Met ingang van1 juli worden alle containers die in Rotterdam aan boord van een zeeschip gaan, verplicht gewogen. Deze verplichting komt voort uit de wereldwijd ingevoerde SOLAS-conventie (Safety Of Life At Sea). Voor Nederland is deze onder meer opgenomen in de Schepenwet. Onder deze regelgeving is de verlader van gecontaineriseerde lading bij een exportcontainerzending het brutogewicht van de container vast te stellen. Deze Verified Gross Mass (VGM) kan gebeuren met twee wettelijk toegestane methodes: fysieke weging of geverifieerde administratieve berekening.
“Bij de belading van het schip wordt in het stuwplan rekening gehouden met de gewichten van de containers en deze moeten dan ook gewoon kloppen”, stelt de VRC, de Rotterdamse vereniging van cargadoors. “Dit betekent in de praktijk dat de betrokken partijen – verlader, expediteur, cargadoor en terminal – data met elkaar moeten delen en elkaar informeren.”
Het doel van de weegplicht is het voorkomen dat de stabiliteit van zeeschepen in gevaar komt, de stapels containers aan boord te zwaar zijn of de containersjorringen het begeven. Dergelijke situaties zouden kunnen ontstaan doordat de werkelijke gewichten van containers die aan boord geplaatst zijn niet overeenkomen met de in de scheepsdocumenten door de verlader opgegeven bruto gewichten.
Lege container
In een bijeenkomst bleek vorige week dat er binnen de keten overeenstemming over bestaat dat een correct VGM inclusief het gewicht van de lege container is. De verlader kan dit vaststellen via de data die op de containerdeur vermeld staan. De cargadoor moet de informatie krijgen van de verlader (genoemd in het cognossement) of het bedrijf dat de container op het zeeschip boekt (meestal een expediteur). De wijze waarop het VGM-bericht wordt aangeleverd (fax, EDI-bericht of anders) mogen partijen zelf bepalen.
Laadgegevens
De cargadoors willen de informatie tijdig ontvangen “teneinde het logistieke proces niet te hinderen… Dit betekent dat de VGM-gegevens ruim van te voren moeten worden gemeld aan de cargadoor. Immers niet alleen moeten de laadgegevens verzameld worden, er moet ook een planning gemaakt worden door de cargadoor en de terminal. Daarnaast moet er voldoende tijd zijn om te voldoen aan de wettelijke verplichtingen, zowel op mondiaal niveau als ten behoeve van de Nederlandse overheid. Ook de klant moet er zeker van zijn dat zijn container aan boord kan en niet op de kade achterblijft omdat het VGM niet beschikbaar is.”
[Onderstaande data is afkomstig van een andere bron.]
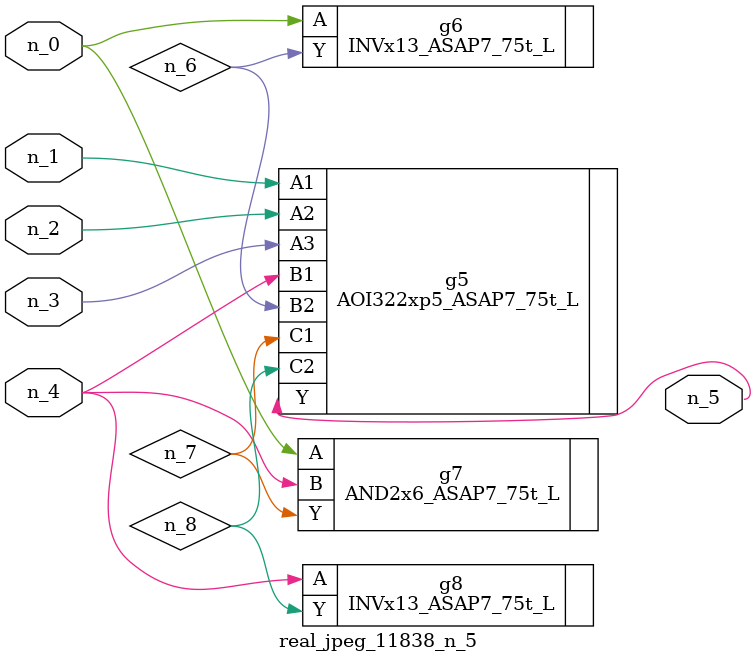
<source format=v>
module real_jpeg_11838_n_5 (n_4, n_0, n_1, n_2, n_3, n_5);

input n_4;
input n_0;
input n_1;
input n_2;
input n_3;

output n_5;

wire n_8;
wire n_6;
wire n_7;

INVx13_ASAP7_75t_L g6 ( 
.A(n_0),
.Y(n_6)
);

AND2x6_ASAP7_75t_L g7 ( 
.A(n_0),
.B(n_4),
.Y(n_7)
);

AOI322xp5_ASAP7_75t_L g5 ( 
.A1(n_1),
.A2(n_2),
.A3(n_3),
.B1(n_4),
.B2(n_6),
.C1(n_7),
.C2(n_8),
.Y(n_5)
);

INVx13_ASAP7_75t_L g8 ( 
.A(n_4),
.Y(n_8)
);


endmodule
</source>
Geen VGM? Dan geen belading
Containers waarvan het gewicht niet gewogen of berekend is mogen vanaf juli 2016 niet meer mee. Ook kunnen containers die weliswaar gewogen zijn of waarvan het gewicht berekend is worden geweigerd aan boord als blijkt dat het opgegeven gewicht significant afwijkt van het werkelijke gewicht.
Volgens de VRC zijn alle partijen het erover eens dat de VGM voor deepsea containervaart minimaal 24 uur vóór aankomst van het te beladen schip bekend dient te zijn bij de cargadoor. “De terminals treden, voor wat betreft de belading van exportcontainers, aan boord van zeeschepen op als dienstverlener voor de cargadoor. Ten aanzien van de opgave en juistheid van de VGM vertrouwen zij op de informatie die ze van hem ontvangen. Indien de terminal niet beschikt over VGM informatie, dan zal de container conform het SOLAS verdrag niet aan boord van het schip worden geladen.”
De terminals zijn niet wettelijk verplicht om containers te wegen indien er geen VGM bekend is. Ze kunnen dit wel als service afspreken met individuele cargadoors.